The statute exempts three types of acquisitions from the concentration limit: (i) An acquisition of a bank in default or in danger of default; (ii) an acquisition with respect to which the FDIC provides assistance under section 13(c) of the Federal Deposit Insurance Act; and (iii) an acquisition that would result only in a de minimis increase in the liabilities of the financial company.[29]

Under the statute, each of these types of transactions requires prior written consent of the Board.
@Non-GAAP Earnings Yes I'm aware how US "laws" are written to continuously allow some entities to completely disregard US "law". Hey lets get rid of Glass-Steagall, because won't that be fun! Banks should be casinos after all. Hey lets make Dodd-Frank the new watered down Glass-Steagall so that we can conveniently ignore each and every part of it the second it becomes inconvenient.

$100k in depositor insurance...nah, $250k! Hey wait some stupid billionaires lost money? ...and they contributed to the uni-party campaign fund?!? ZOMG, lets make them whole and never mind deposit insurance limits or Dodd-Frank bail-in legislation. This is an emergency...some wealthy Chinese billionaires stand to lose a nickel!

How does any of this help with the "too big to fail" problem? How does making the largest bank in the world even larger by wiping out equity holders and handing JPMorgue more assets for a paltry $10.6b plus loan guarantees on crumbling real estate debt? How the hell can these so called "regulators" even pretend they're anything other than shills for the banking industry at this point?
@not_sure_68 If you study what the FDIC actually does, typically they get a suitor to assume the deposits of a failed bank. This way they avoid having to tap into their insurance fund and ultimately, going to taxpayers. There are over 4,000 banks in the US, and anyone else could have bid on FRC's deposits. JPM won the auction. Maybe because their costs are lower than other bidders. Or maybe because they got some sort of sweetheart deal. Either way, you can always just buy $JPM and profit from it yourself.
I wonder how this will affect my recent investment in BAC? Just a few hundred shares which I considered mostly a gamble, not an investment.
I'm out of US banks .,.. FDIC can do anything without consequences - first FDIC said that everything is fine ... I bought FRC ... and now they did this

Bye US bank system
bklieb1 profile picture
@LongStockHunter the FDIC is there to insure depositors not shareholders. You bet on black and it was red.
Perhaps you should be out of individual stocks and into mutual funds.
@JDoe20 ...or move to a country that practices capitalism...or has regulators that don't wipe their ass with US law the second it becomes convenient for them to do so.

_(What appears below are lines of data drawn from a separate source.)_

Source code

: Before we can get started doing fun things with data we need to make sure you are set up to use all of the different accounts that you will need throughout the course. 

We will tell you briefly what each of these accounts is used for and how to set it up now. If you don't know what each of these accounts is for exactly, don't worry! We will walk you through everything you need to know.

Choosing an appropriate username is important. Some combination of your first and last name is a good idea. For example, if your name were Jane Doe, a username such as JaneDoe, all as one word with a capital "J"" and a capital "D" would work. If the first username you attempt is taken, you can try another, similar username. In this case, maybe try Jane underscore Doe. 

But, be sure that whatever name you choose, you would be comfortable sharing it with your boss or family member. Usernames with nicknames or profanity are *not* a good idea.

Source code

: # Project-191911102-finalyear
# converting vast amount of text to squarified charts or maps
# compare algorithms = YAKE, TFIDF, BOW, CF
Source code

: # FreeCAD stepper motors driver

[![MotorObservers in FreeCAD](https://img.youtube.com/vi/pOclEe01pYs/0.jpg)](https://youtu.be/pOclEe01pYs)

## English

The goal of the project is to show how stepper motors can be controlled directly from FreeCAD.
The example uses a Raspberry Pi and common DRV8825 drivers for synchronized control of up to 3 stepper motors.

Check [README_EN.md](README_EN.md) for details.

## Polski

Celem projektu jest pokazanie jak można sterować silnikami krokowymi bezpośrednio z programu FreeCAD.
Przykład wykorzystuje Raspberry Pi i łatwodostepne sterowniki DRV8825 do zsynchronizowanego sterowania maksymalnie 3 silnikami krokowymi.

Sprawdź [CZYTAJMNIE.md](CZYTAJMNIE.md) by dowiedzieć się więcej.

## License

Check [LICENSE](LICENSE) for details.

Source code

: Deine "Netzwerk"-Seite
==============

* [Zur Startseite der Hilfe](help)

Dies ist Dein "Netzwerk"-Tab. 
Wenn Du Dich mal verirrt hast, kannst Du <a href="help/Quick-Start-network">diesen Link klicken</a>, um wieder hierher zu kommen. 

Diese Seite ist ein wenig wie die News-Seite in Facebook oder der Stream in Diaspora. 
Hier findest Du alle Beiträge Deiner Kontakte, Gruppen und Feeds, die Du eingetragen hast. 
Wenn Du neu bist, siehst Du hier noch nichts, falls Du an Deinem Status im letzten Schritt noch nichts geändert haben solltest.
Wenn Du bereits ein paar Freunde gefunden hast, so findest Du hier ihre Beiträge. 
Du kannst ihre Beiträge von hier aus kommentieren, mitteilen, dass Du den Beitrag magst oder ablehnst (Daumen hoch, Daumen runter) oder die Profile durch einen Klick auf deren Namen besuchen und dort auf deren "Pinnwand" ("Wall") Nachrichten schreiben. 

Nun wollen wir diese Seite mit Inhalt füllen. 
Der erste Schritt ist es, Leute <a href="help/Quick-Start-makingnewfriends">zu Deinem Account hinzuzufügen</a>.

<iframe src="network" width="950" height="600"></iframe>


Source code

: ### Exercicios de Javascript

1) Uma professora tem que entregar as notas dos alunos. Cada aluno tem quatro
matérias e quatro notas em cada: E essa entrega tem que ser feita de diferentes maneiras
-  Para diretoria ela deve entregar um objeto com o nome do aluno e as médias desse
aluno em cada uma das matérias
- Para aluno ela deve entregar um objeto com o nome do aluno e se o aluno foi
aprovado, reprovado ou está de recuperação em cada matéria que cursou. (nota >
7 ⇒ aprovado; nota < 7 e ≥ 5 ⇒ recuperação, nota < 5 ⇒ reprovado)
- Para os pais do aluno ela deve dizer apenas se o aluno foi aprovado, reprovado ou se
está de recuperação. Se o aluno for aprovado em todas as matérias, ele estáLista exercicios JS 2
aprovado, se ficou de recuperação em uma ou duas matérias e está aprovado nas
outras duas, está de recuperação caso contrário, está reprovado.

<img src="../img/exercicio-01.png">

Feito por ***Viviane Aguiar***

Bail ins? lol what's that? Dodd-Frank prohibits this merger? Ah...screw that, we love too big to fails getting bigger!
I think JPM deal for FRC is near neutral economically but having the additional branch banks and the access to their wealthy clients will eventually be a big positive. It makes JPM a major bank on the west coast. No doubt, the FDIC twisted JPM's arm to make a bid. PNC and Citizen's would have struggle to make this acquisition and could have been adversely affected with the combination. I am sure Senators Warren and Sanders are delighted. This is not a risk-free transaction, in my opinion.
@cons123 80% loss coverage on residential and commercial RE. Reads like yet another sweetheart deal to me.
dmaroz profile picture

exactly. this is not Jamie Dimon's first rodeo and they know how to play this game. I don't think if it is going to make a big impact either way. With loss share agreement downside is limited and wealthy clients have already been poached by others. hard to say how many will stay with JPM
@MadisonAv Too big to fail and too big to jail. Gee, I thought Dodd-Frank covered this, but apparently treasury doesn't do pesky laws anymore.